We believe the current environment is creating more opportunities to deploy these structures, especially in residential and other living segments where financing constraints are impacting development activity and rapidly reducing supply. This allows us to partner selectively, with strong alignment and downside protection, while creating value through disciplined execution.
Living leading the way

Berlin, where PATRIZIA is developing 2,000 residential units as part of a new EUR 500 million programme
A structurally strong sector, the living sector remains the dominant real estate investment opportunity right now.
Society at large recognises that in a record number of countries there is a global housing crisis, and public and private capital can help address this as part of the Living transition megatrend.
We are addressing the housing crisis on behalf of our investors in a variety of different markets and through different strategies. Take our EUR 500 million programme in Berlin where we are developing 2,000 residential units, our acquisition of a prime residential portfolio in Tokyo or our GBP 100 million investment into London delivering sustainable, affordable and alternative housing solutions to tackle the UK capital’s acute housing shortage.

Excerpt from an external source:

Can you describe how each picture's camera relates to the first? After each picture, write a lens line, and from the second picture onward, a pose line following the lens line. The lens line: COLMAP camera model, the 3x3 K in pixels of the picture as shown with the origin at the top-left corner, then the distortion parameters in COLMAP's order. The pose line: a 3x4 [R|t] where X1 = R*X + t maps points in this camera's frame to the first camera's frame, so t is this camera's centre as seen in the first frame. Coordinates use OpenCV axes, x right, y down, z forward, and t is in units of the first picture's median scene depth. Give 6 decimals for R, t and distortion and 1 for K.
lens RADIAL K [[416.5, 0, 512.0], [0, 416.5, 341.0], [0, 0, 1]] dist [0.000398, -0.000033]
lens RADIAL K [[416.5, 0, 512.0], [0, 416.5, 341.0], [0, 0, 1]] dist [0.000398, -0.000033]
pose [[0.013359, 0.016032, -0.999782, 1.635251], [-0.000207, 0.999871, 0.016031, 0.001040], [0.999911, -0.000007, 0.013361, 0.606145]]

We are addressing the housing crisis, and our living platform, backed by 42 years of residential investment expertise, around 200 in-house professionals and with EUR 18 billion assets under management, remains nimble and agile to find the best opportunities in the sector for our capital partners.

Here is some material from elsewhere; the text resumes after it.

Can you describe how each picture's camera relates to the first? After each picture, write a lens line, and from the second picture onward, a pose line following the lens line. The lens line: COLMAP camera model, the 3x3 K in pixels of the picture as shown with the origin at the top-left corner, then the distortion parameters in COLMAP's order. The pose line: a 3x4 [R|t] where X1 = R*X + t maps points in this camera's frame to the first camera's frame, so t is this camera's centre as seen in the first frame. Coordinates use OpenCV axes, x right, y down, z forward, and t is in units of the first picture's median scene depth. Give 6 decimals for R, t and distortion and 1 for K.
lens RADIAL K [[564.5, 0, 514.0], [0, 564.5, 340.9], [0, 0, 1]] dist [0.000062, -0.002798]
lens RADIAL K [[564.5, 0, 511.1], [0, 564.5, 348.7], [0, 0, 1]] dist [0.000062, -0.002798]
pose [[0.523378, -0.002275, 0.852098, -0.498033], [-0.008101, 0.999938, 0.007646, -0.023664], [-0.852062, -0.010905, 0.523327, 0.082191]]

This conviction in the strength of the sector is shared by investors, with affordable housing and impact increasingly higher on their lists of preferred strategies.
Impact strategies are gaining credibility and crucially, national and regional governments are increasingly coming on board to work with private capital and deliver housing which is so badly needed. In addition to governments and real estate investors focusing on housing provision, infrastructure investors are also becoming a bigger part of the picture, via the social infrastructure angle.
Selective opportunities in other real estate sectors
While the investable universe in living is a large and attractive one, opportunities elsewhere remain but on a more selective basis.
Industrial and logistics are adapting well to supply chain challenges. Office is facing a difficult challenge, with capital scarce and very selective, but the sector is regaining traction. Noticeable at MIPIM was the increase in conversations on the sector compared to the last few years.
In retail, we are focused on food-anchored, necessity retail which is on an upward curve thanks to its inflation linkages and attractive entry yields.
Debt market becoming more crowded
There is currently an ample supply of debt in Europe. There is a reasonably ample choice from existing and new lenders, with the new entrants disrupting the debt market and some lenders becoming more competitive on pricing and terms.
Despite this vibrant debt lending environment, the selectivity elsewhere in the real estate market applies here too, with borrower quality and asset type firmly under scrutiny from lenders.
Scenario-planning for success
Like any investment manager carrying out its fiduciary duty and supported by cutting-edge research, we plan scenarios to test our investment theses. In this world in transition beset by permacrises, the number of scenarios to envisage is bigger than perhaps in previous cycles, but this testing adds a further layer of scrutiny (and comfort) before moving ahead with our investments.
With our “DUEL” megatrend investment thesis executed by our expert teams with years of experience behind them and a research and data intelligence component delivering critical insights, we remain patient and fully focused on delivering value for our investors in this fluid market environment.